Cette inquiétude a également été exprimée par le Comité des droits de l’enfant des Nations unies (CDE), qui a récemment jugé que l’enseignement privé au Maroc se développait « très rapidement (…) sans la supervision nécessaire concernant les conditions d’inscription et la qualité de l’enseignement dispensé ».

Si le royaume poursuit dans cette voie, « 52% des écoles seront privées en 2030 et 97% en 2038″, prévient Sylvain Aubry, expert en éducation et membre du « Global initiative for economic, social and cultural rights », organisation basée à Genève.

Ces mises en garde sont balayées par les responsables marocains.

« Les écoles privées ne représentent que 11% de l’offre et n’évoluent pas à la vitesse » annoncée par la société civile, affirme M. Merzaki. A ce jour, selon lui, « il y a 6,5 millions d’élèves dans le public contre 700.000 dans le privé ».

En outre, le ministère met en avant une nouvelle politique de « partenariat public-privé », à travers les « écoles associées », où les frais sont réglementés et où les boursiers représentent au moins 20% » des effectifs.

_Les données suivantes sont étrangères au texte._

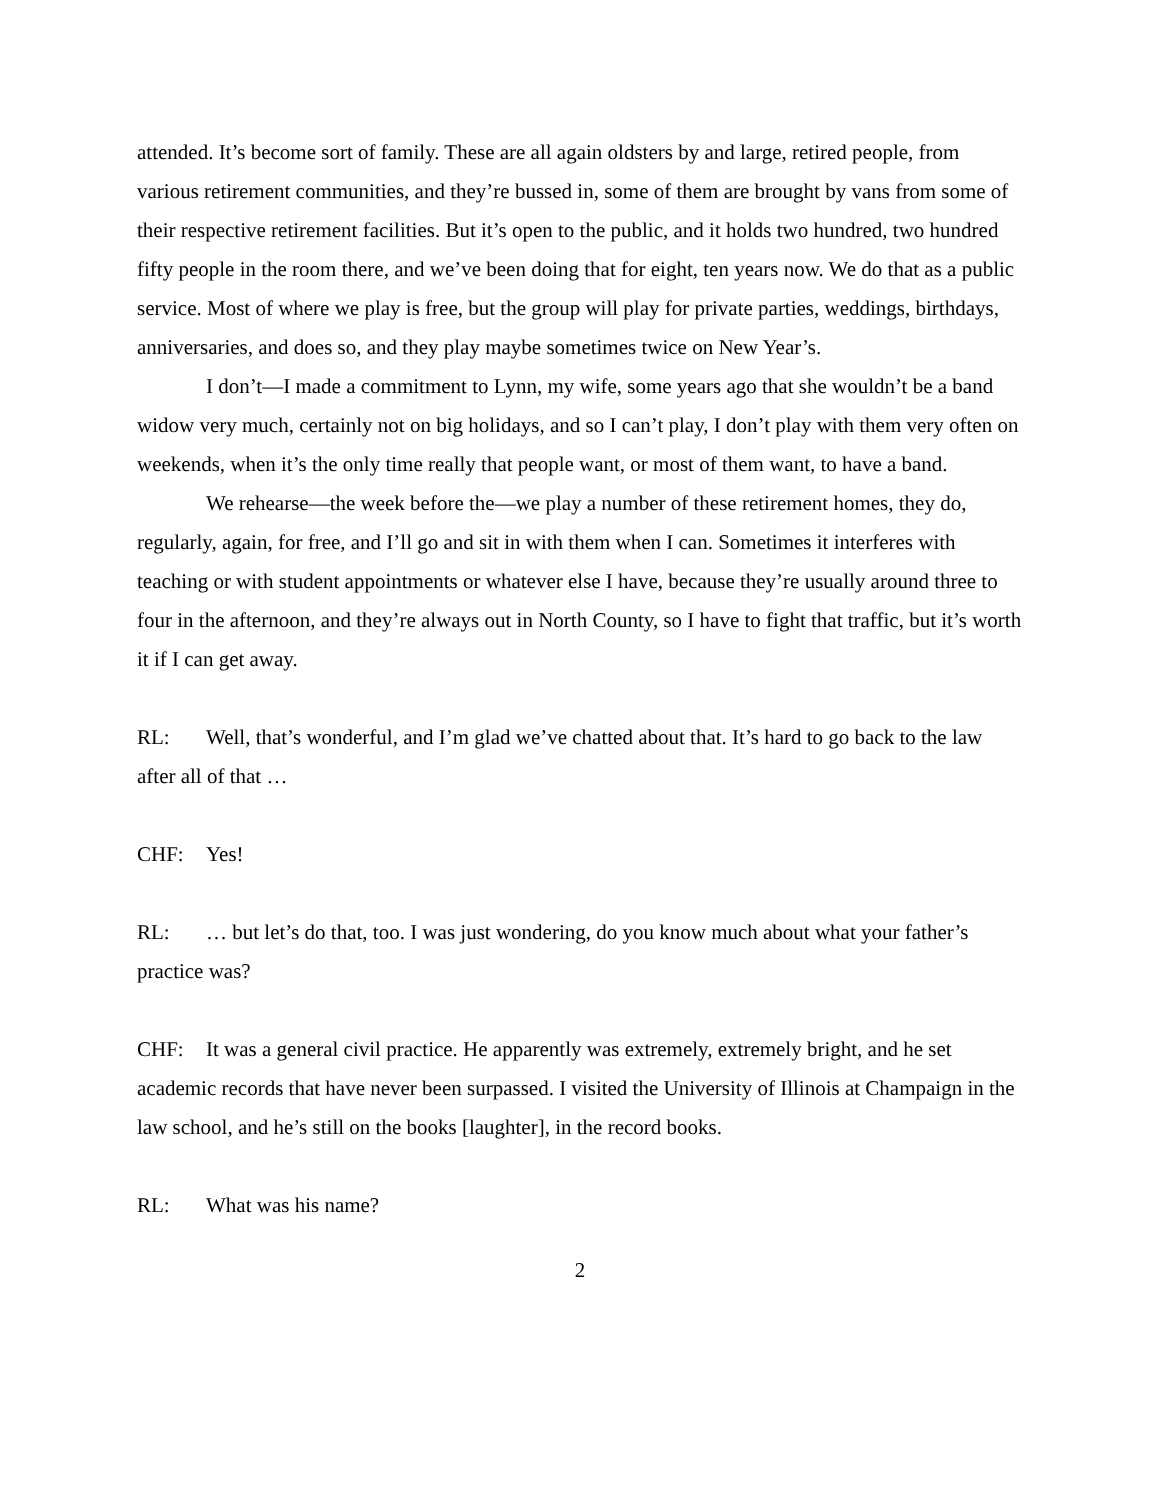attended. It’s become sort of family. These are all again oldsters by and large, retired people, from various retirement communities, and they’re bussed in, some of them are brought by vans from some of their respective retirement facilities. But it’s open to the public, and it holds two hundred, two hundred fifty people in the room there, and we’ve been doing that for eight, ten years now. We do that as a public service. Most of where we play is free, but the group will play for private parties, weddings, birthdays, anniversaries, and does so, and they play maybe sometimes twice on New Year’s.
I don’t—I made a commitment to Lynn, my wife, some years ago that she wouldn’t be a band widow very much, certainly not on big holidays, and so I can’t play, I don’t play with them very often on weekends, when it’s the only time really that people want, or most of them want, to have a band.
We rehearse—the week before the—we play a number of these retirement homes, they do, regularly, again, for free, and I’ll go and sit in with them when I can. Sometimes it interferes with teaching or with student appointments or whatever else I have, because they’re usually around three to four in the afternoon, and they’re always out in North County, so I have to fight that traffic, but it’s worth it if I can get away.
RL: Well, that’s wonderful, and I’m glad we’ve chatted about that. It’s hard to go back to the law after all of that …
CHF: Yes!
RL: … but let’s do that, too. I was just wondering, do you know much about what your father’s practice was?
CHF: It was a general civil practice. He apparently was extremely, extremely bright, and he set academic records that have never been surpassed. I visited the University of Illinois at Champaign in the law school, and he’s still on the books [laughter], in the record books.
RL: What was his name?
2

Seul point d’accord entre pouvoirs publics et société civile, le recours devenu trop systématique aux « heures supplémentaires », assurées par des enseignants du public.

Dans une circulaire datée du 18 décembre, « les cours de soutien payants » assurés par des enseignants du secteur public ont été formellement interdits par le ministère afin de garantir « l’égalité des chances ».